Le Conseil de la Concurrence estime que les problématiques liées à la concurrence et qui sont au cœur en fait de la démocratie économique et de la justice sociale dans notre pays ne peuvent être résolues que si dans la société émerge des contre-pouvoirs impulsés par cette conscience citoyenne mais responsable pour justement lutter contre les rentes, les privilèges, les passe-droits, l’économie du crime… et parvenir à une gouvernance économique juste et responsable. Cela implique le pouvoir des citoyens qui s’exprime à travers les réseaux sociaux ou des associations et fédération de défense des droits des consommateurs.
Les territoires également peuvent y contribuer à travers les instances de consultation et de dialogue telles que définies dans la loi organique sur la régionalisation avancée. Ou encore les pétitions qui ne sont malheureusement pas souvent utilisées au niveau du législateur et toute les formes d’expression populaires qui permettent une remontée d’information sur des situations de déséquilibres, de rentes, de détérioration du pouvoir d’achat… ce sont des alertes qui doivent être complétées par des structures de veille dont doivent se doter les instances de régulation et à leur tête le Conseil de la Concurrence.

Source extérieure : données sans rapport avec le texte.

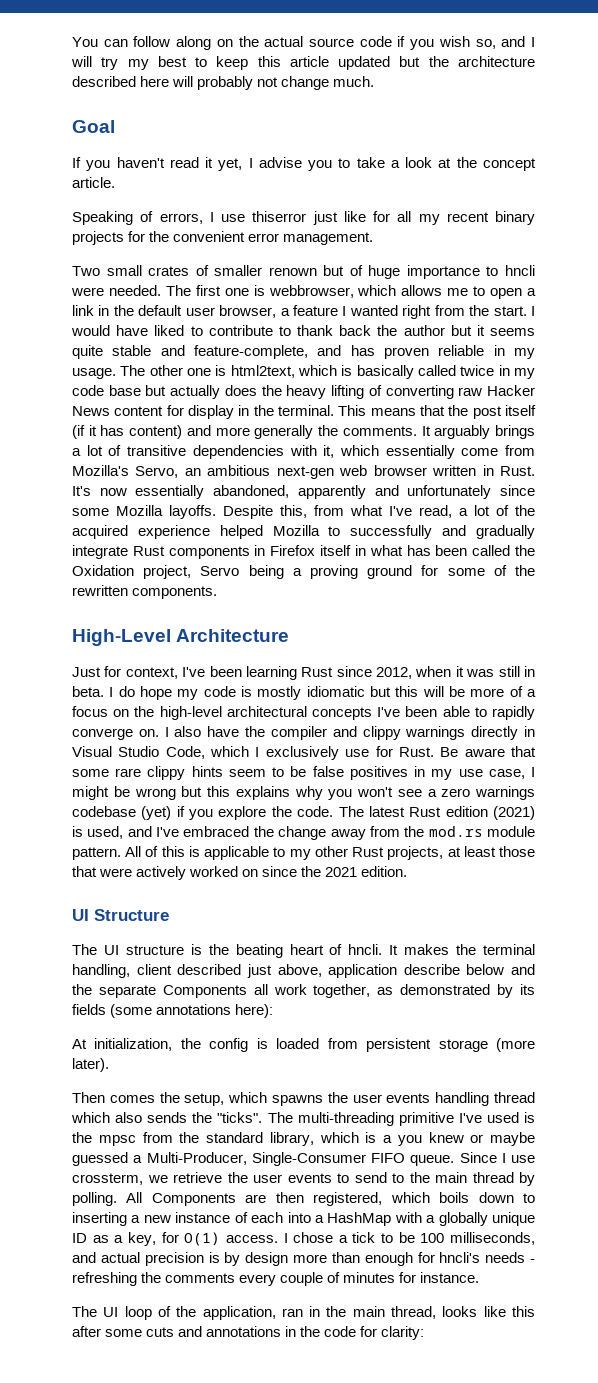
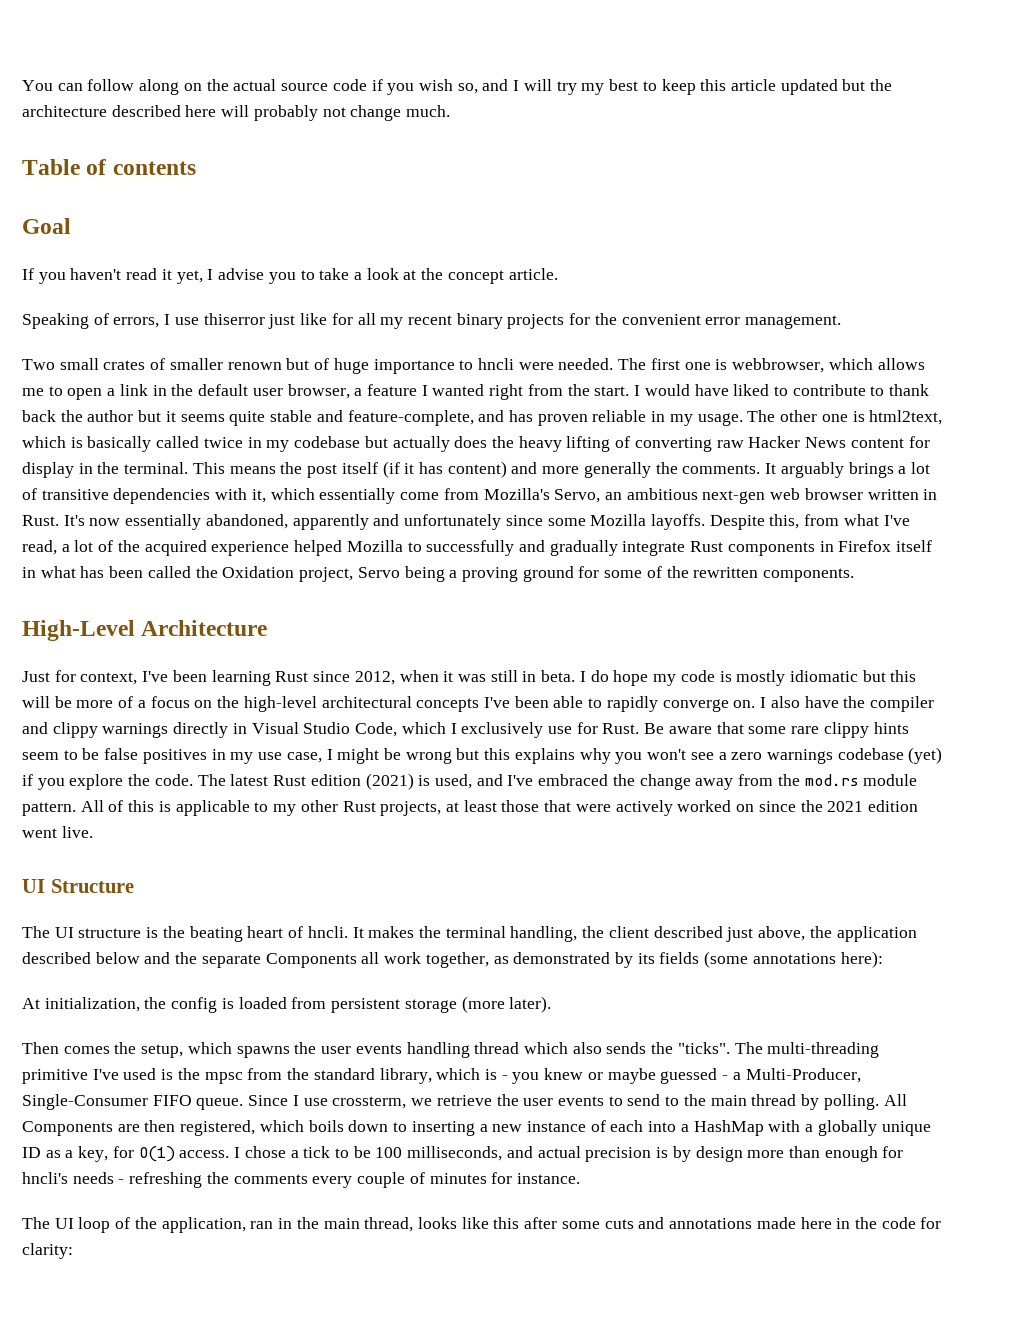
(375, 81) none -> [22,159,196,175] // Table of contents
[72,385,141,396] code base -> [294,436,361,448] codebase
[420,405,445,416] that -> (276, 470) none
[361,866,408,877] edition. -> [867,800,918,812] [22,826,93,838] edition went live.
(130, 971) none -> [582,926,605,938] the
[328,964,460,978] application describe -> [809,926,917,942] [22,952,91,964] the application described
[383,1135,392,1143] a -> [501,1075,508,1080] -
(128, 1159) none -> [722,1075,729,1080] -
(282, 1331) none -> [756,1217,832,1229] made here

Et c’est dans ce sens que nous allons ouvrir quatre chantiers essentiels : notamment la création d’un baromètre de la concurrence porté par un référentiel fondé sur des indicateurs de mesures pour évaluer l’état de la concurrence dans les marchés, nous allons faire un sondage annuel d’opinion pour évaluer la perception des acteurs qui saisissent le conseil de l’état de la concurrence dans les marchés dans lesquels ils évoluent, nous allons créer un observatoire de veille économique, juridique et concurrentiel qui va nous outiller y compris en termes d’anticipation par les informations les plus pertinentes pour une meilleure prise de décision concernant à la fois et les sanctions ; et enfin, nous allons développer une stratégie de communication de masse et de proximité pour justement être un relai à la fois institutionnel et social avec toutes les composantes de la société pour qu’ensemble nous puissions nous approprier les questions de la concurrence et agir ensemble pour une gouvernance économique juste et responsable. C’est l’espoir que fonde le Conseil sur ces chantiers d’avenir.